Per il direttore Ausl Pandolfi la variante Delta è causa del 20-25% dei contagi a Bologna
Per il direttore Ausl Pandolfi la variante Delta è causa del 20-25% dei contagi a Bologna

Bologna 24 giugno 2021 - Dopo i focolai di variante Delta scoppiati nel settore della logistica del Piacentino, contagi "in crescita" a Modena e casi sospetti a Bologna, Paolo Pandolfi, direttore dell'Azienda ospedaliera di Bologna lancia la sua prevsione. "La variante di origine indiana sarebbe la causa del 20-25% delle infezione da Covid nell'intera città metropolitana di Bologna", ha detto Pandolfi ai microfoni di Trc. Il direttore dell'Ausl ha però precisato che la sua è ancora un'ipotesi, dato che "in questo momento noi stiamo osservando pochi casi di questa variante". 

La diffusione della variante di origine indiana "preoccupa", aggiunge Pandolfi, ma preoccupa "relativamente". Perché, ragiona il dirigente Ausl, "è chiaro che se uno è vaccinato, ha fatto il ciclo completo, tutti i dati ci dicono che è ben protetto anche alla variante delta. Questo tipo di protezione si riduce per chi ha soltanto una dose, evidentemente invece se non si è vaccinati il rischio è alto".

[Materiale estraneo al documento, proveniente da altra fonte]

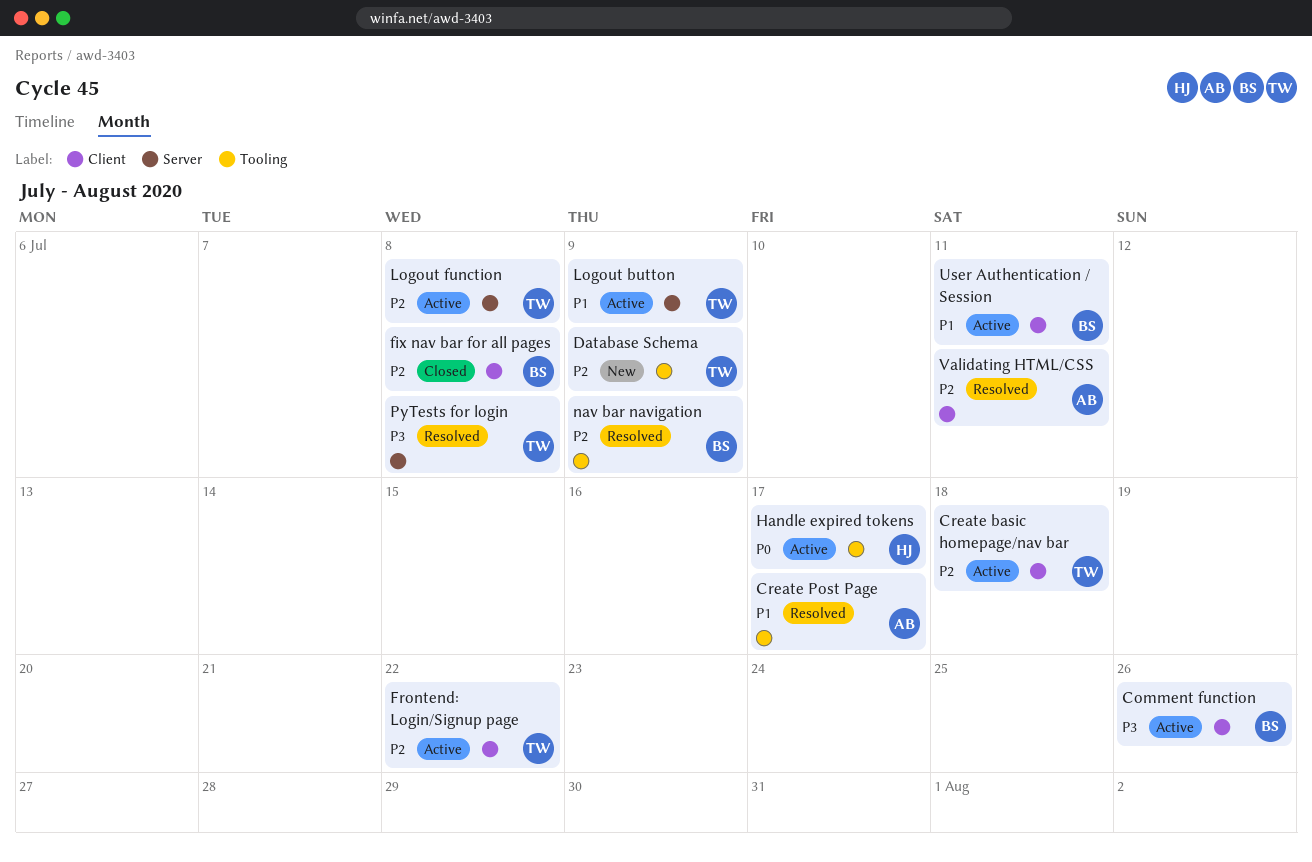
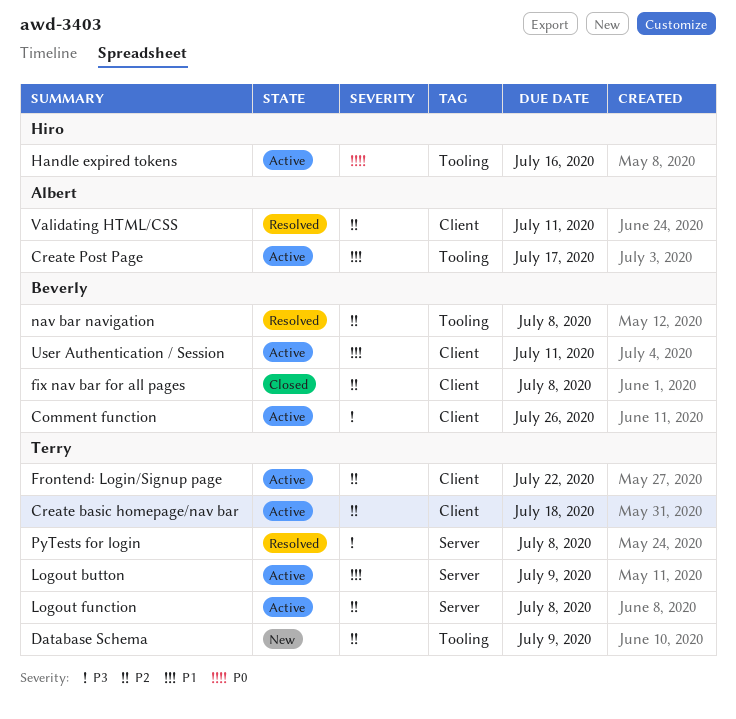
Create Post Page, status: Resolved -> Active
Handle expired tokens, due: Jul 17 -> Jul 16
nav bar navigation, due: Jul 9 -> Jul 8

Infatti quella che sta facendo risalire i contagi in Gran Bretagna "è una variante che ha una contagiosità molto più elevata rispetto alle altre varianti del passato ma è naturale", visto che sta prevalendo sulle altre. A questo punto però, rilancia l'appello Pandolfi, "è molto importante che le persone che non l'hanno fatto, si vaccinino. Mi riferisco soprattutto ai giovani, a quelli che sono sotto i 55 anni. Perché abbiamo visto che sopra quell'età nei nostro territorio ormai più dell'80% delle persone ormai ha avuto un ciclo completo". Invece "è chiaro che il punto critico nel nostro territorio sono i giovani", intesi appunto come under 55.

Variante Delta, Figliuolo: "Preoccupa, ma il vaccino protegge"

Sulla diffusione della variante indiana, oggi si è espresso anche il Commissario straordinario all'emergenza, Francesco Paolo Figliuolo. "Abbiamo la variante Delta che sta imperando nel mondo europeo, stiamo vedendo quello che sta succedendo in Gran Bretagna", ha detto Figliuolo. "Se sono preoccupato? Credo che preoccupi tutti, ma gli scienziati ci dicono di aver fiducia nella scienza e noi sappiamo che statisticamente le persone che hanno ricevuto tutte e due le dosi sono veramente protetti dall'ospedalizzazione o dalla terapia intensiva o dall'evento più nefasto. Questo è molto importante, ma deve indurci a continuare ad avere comportamenti corretti. E chi rappresenta le istituzioni deve dare l'esempio", ha detto il Commissario in occasione della presentazione del libro 'Generazione V', scritto da Guido Rasi, ex numero uno dell'Ema e direttore scientifico di Consulcesi.